Charitably speaking, the DOE seems spooked by the failure of their pilot operational exercise in December where they failed to receive sufficiently competitive fixed price offers for February 2023 delivery. But there were three clear issues that the DOE should have learned by now:

  1. Period over which offers must remain open: Offers had to remain open for a substantial period of time (two weeks) where they were exposed to asymmetric volatility risk that was punitively expensive to hedge.
  2. Time horizon of the forward contract: The length of time was especially long in proportion to the relatively short time horizon of the transaction (~2 months). The 2-month future price of West Texas Intermediate crude oil is of very similar volatility to the spot price, whereas the 18-24 month future price is substantially more stable.
  3. Idiosyncratic liquidity and market-making costs: Counterparties would likely have faced additional liquidity costs associated with keeping an offer open over the turn of the calendar year. Hedging through options is costly enough but especially so over the turn of a calendar year, when the balance sheet available to support market-making transactions is typically more scarce. The DOE should try to avoid conducting such transactions at the end of calendar years and quarters.

All of these issues are better understood in retrospect but easily surmountable now. The DOE could either:

  • Seek out a specific forward contract for December 2024 delivery that matches the precise crude oil quality and transportation considerations that serve the SPR, thereby pushing the cost of hedging and transportation costs fully onto SPR counterparties at the moment of contractual formation.
  • Begin the repurchase process through the solicitation of an acquisition contract that looks virtually identical to a West Texas Intermediate long-dated futures contract for December 2024 settlement, thereby locking in the effective price signal. In this case, the DOE would wait until a later date to swap the grade of crude oil to their liking, along with last-mile transportation and logistics considerations.

Either option should be viable enough for the DOE to stand ready to begin taking purchasing actions right now.
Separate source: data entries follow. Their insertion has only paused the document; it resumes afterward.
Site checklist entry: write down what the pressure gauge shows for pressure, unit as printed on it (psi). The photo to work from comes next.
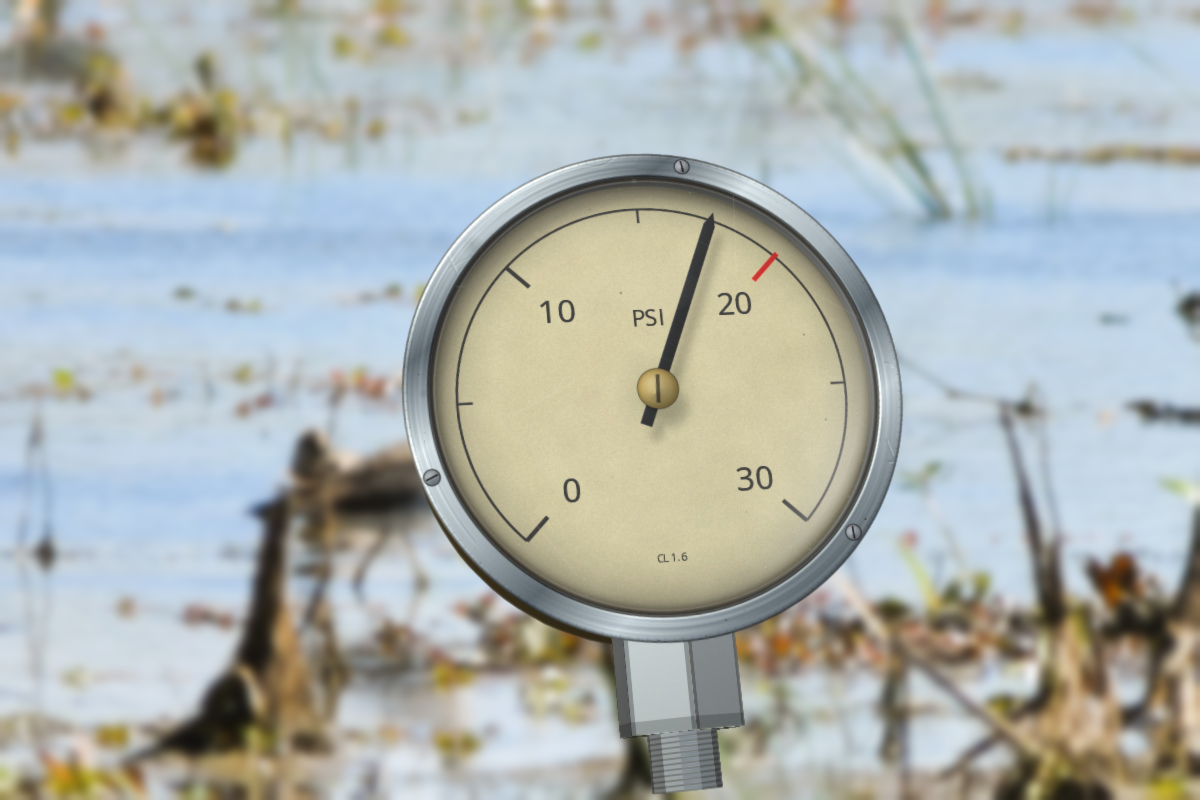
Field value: 17.5 psi
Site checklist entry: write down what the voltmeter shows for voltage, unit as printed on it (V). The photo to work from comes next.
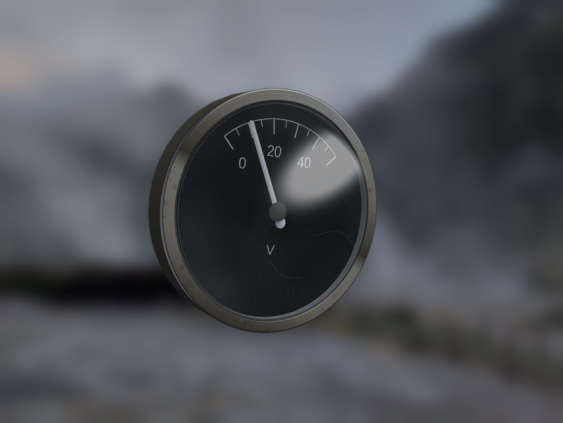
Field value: 10 V
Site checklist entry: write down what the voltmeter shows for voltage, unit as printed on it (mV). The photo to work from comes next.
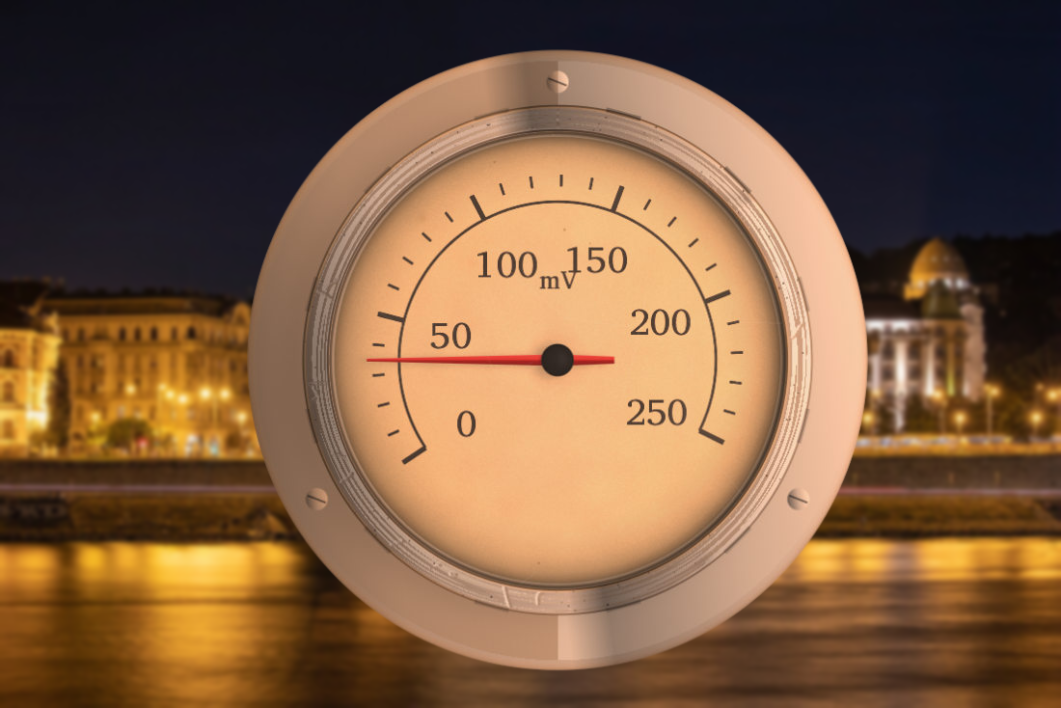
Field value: 35 mV
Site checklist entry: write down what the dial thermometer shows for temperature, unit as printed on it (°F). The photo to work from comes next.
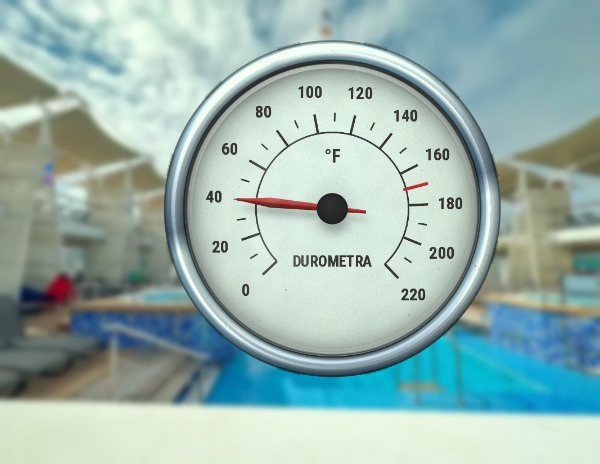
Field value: 40 °F
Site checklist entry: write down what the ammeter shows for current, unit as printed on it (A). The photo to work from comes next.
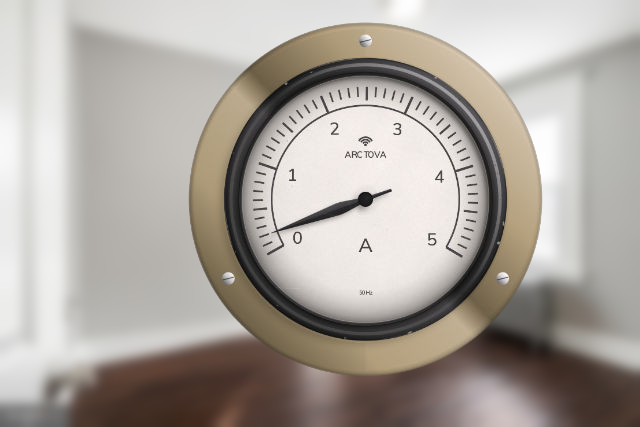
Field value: 0.2 A
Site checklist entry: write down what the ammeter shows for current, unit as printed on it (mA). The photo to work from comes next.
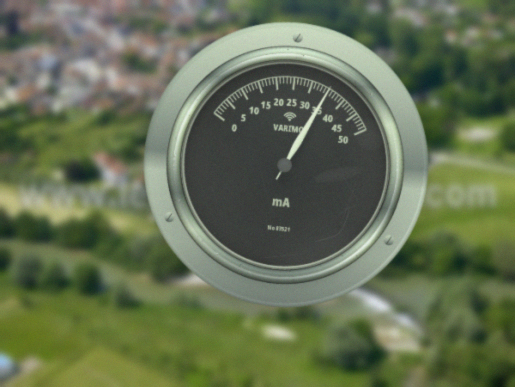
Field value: 35 mA
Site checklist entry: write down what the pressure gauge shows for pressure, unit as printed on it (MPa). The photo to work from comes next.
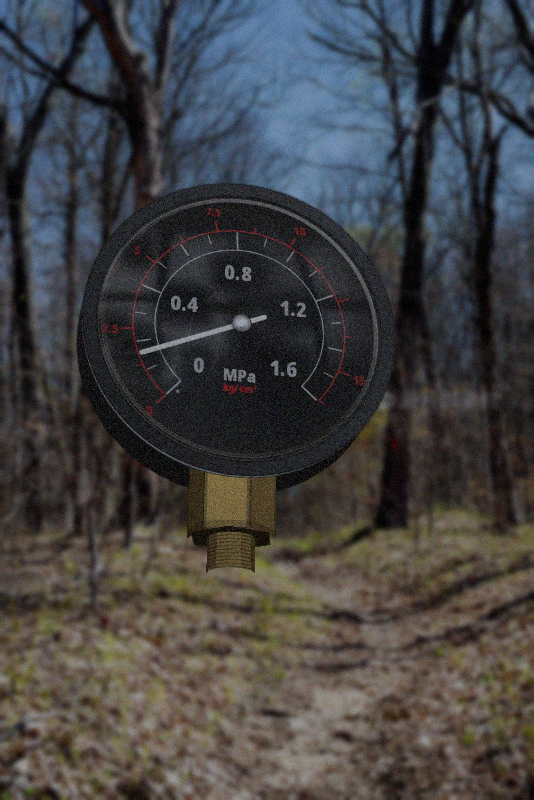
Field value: 0.15 MPa
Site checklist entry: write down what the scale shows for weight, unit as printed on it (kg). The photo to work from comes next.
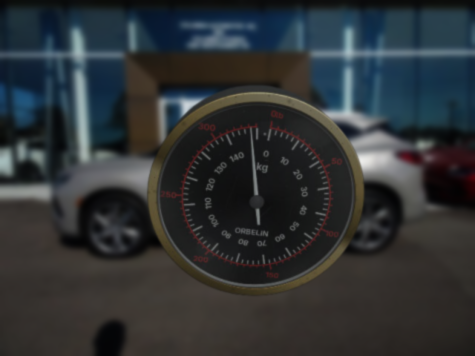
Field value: 148 kg
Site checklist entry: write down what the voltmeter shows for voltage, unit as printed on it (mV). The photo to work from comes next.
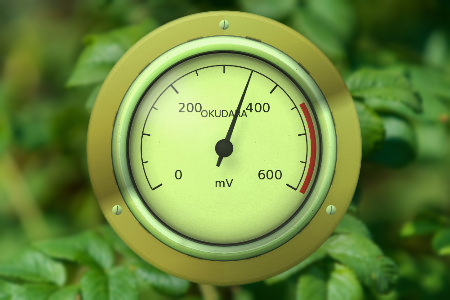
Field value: 350 mV
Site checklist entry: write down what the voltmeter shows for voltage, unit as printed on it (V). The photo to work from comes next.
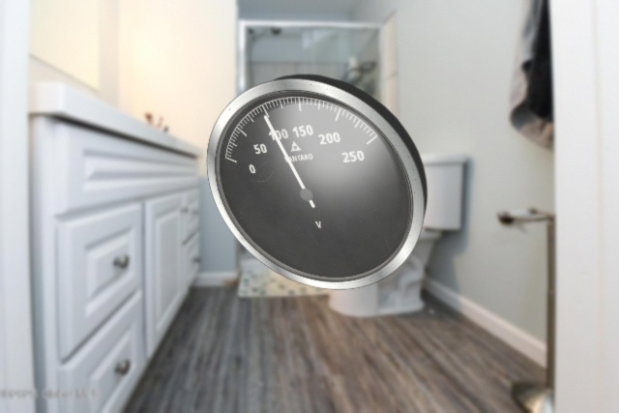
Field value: 100 V
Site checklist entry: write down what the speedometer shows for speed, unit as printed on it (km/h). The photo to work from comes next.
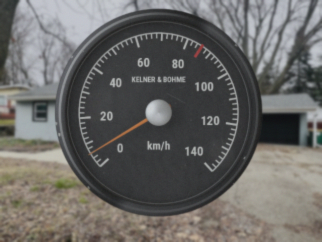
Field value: 6 km/h
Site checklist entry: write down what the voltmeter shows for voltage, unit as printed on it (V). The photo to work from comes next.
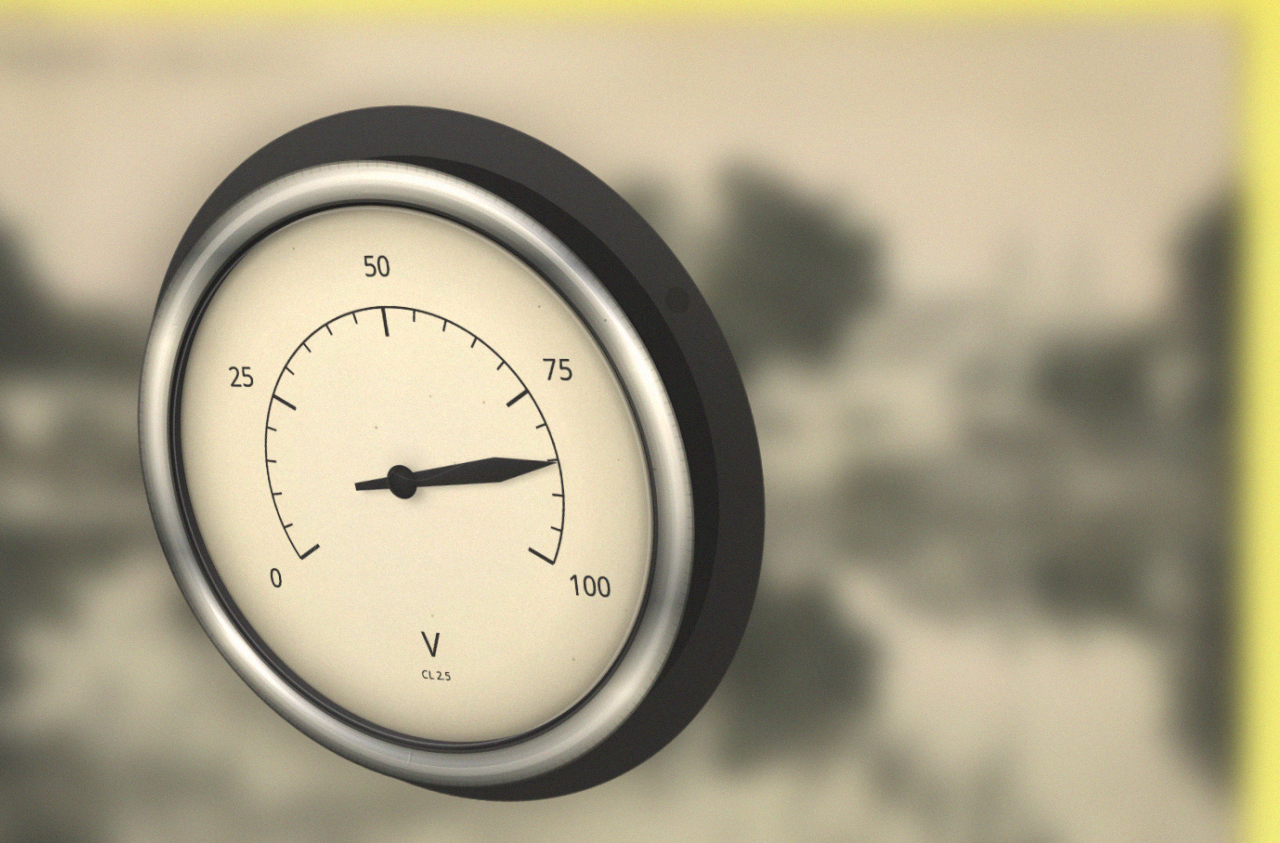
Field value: 85 V
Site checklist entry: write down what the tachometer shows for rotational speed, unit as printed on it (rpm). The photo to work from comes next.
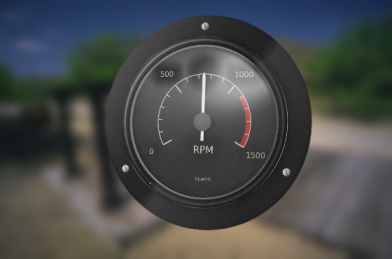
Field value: 750 rpm
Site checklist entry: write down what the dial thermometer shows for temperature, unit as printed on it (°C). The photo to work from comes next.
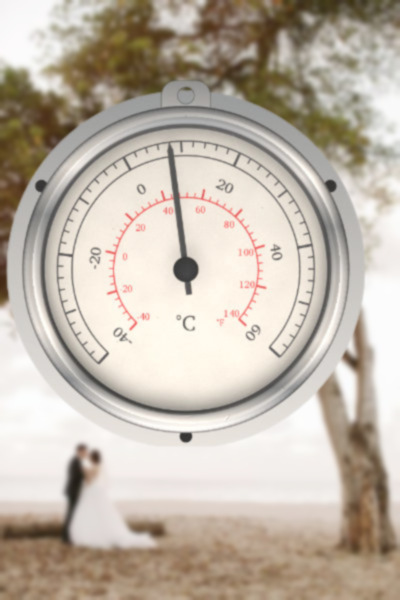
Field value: 8 °C
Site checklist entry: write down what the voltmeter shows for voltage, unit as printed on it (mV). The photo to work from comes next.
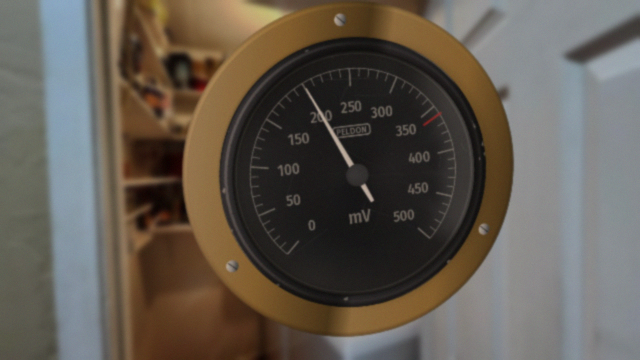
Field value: 200 mV
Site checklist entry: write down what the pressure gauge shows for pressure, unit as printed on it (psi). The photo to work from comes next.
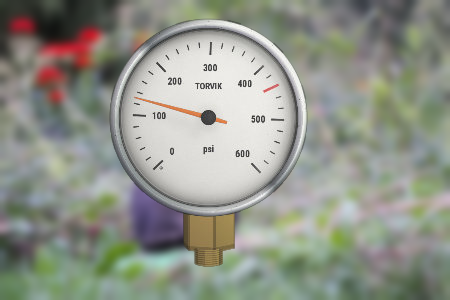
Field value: 130 psi
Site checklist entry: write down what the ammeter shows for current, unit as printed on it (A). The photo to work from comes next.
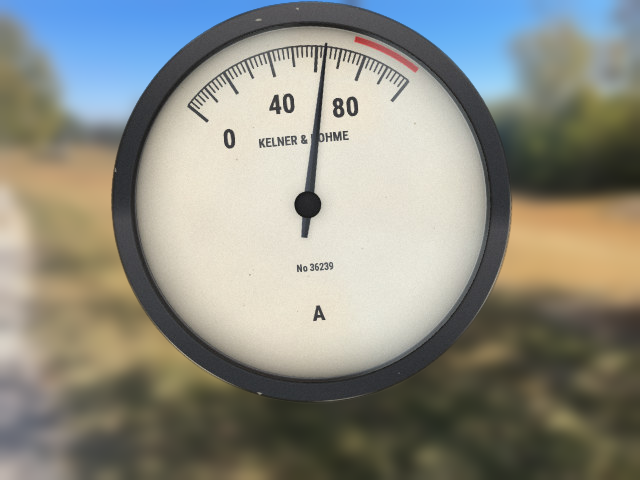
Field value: 64 A
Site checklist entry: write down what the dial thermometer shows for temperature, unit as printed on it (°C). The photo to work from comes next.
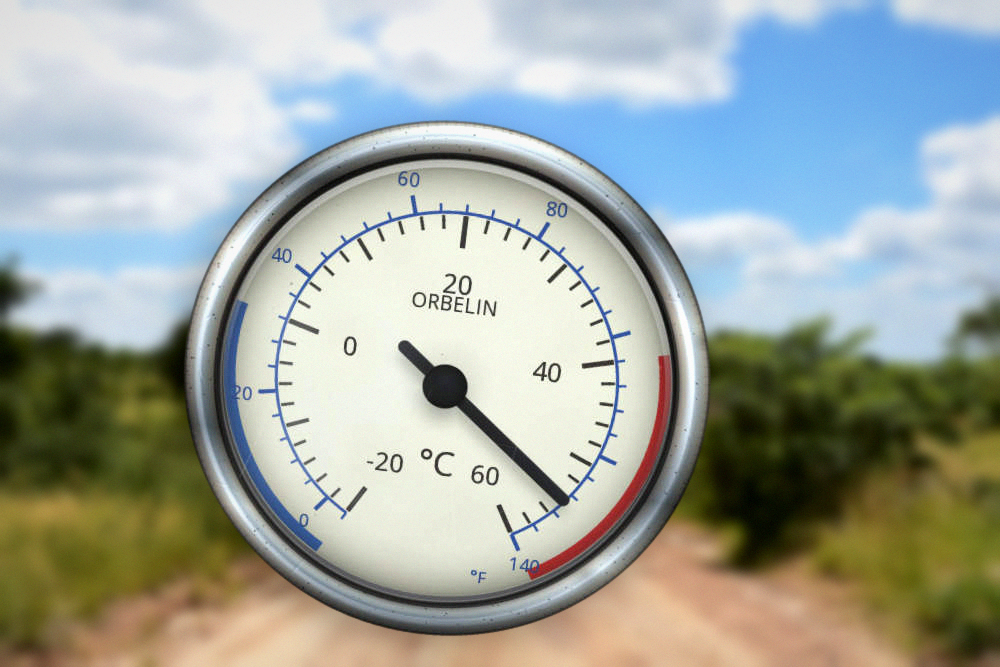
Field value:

It’s a shame the DOE did not take sufficient advantage of the past six months to engage operational readiness exercises, but there is no time like the present.

The DOE should not forget the substantive intent of the President’s stated commitment. It was not about getting the lowest price for taxpayers, but a price that was simultaneously good for taxpayers and ideal for stabilizing prices and investment over time.

“This repurchase approach will protect taxpayers and help create certainty around future demand for crude oil. That will encourage firms to invest in production right now, helping to improve U.S. energy security and bring down energy prices that have been driven up by Putin’s war in Ukraine.”

There are even clear pieces of evidence showing how the White House’s commitment helped to reduce the implied volatility for crude oil prices, and in the process raise investment at lower prices.

If  DOE remains unprepared and uninterested in carrying out President Biden’s policy commitments, his credibility and the effect of the entire policy will be compromised.

To be clear, we have never criticized the DOE for not instantaneously pouncing on the first downtick in prices below $72.00. The SPR and its associated processes are not that nimble, and crude oil prices are simply too volatile. The initial downdraft following Silicon Valley Bank’s collapse could be chalked up to a speculative shakeout that ultimately reversed. But what has been glaringly obvious from Secretary Granholm’s excuses is the lack of preparedness if prices fall further or stay in the ($67-72) for sufficient duration.

The DOE should be readying itself to engage in a longer term forward purchase transaction. Right now.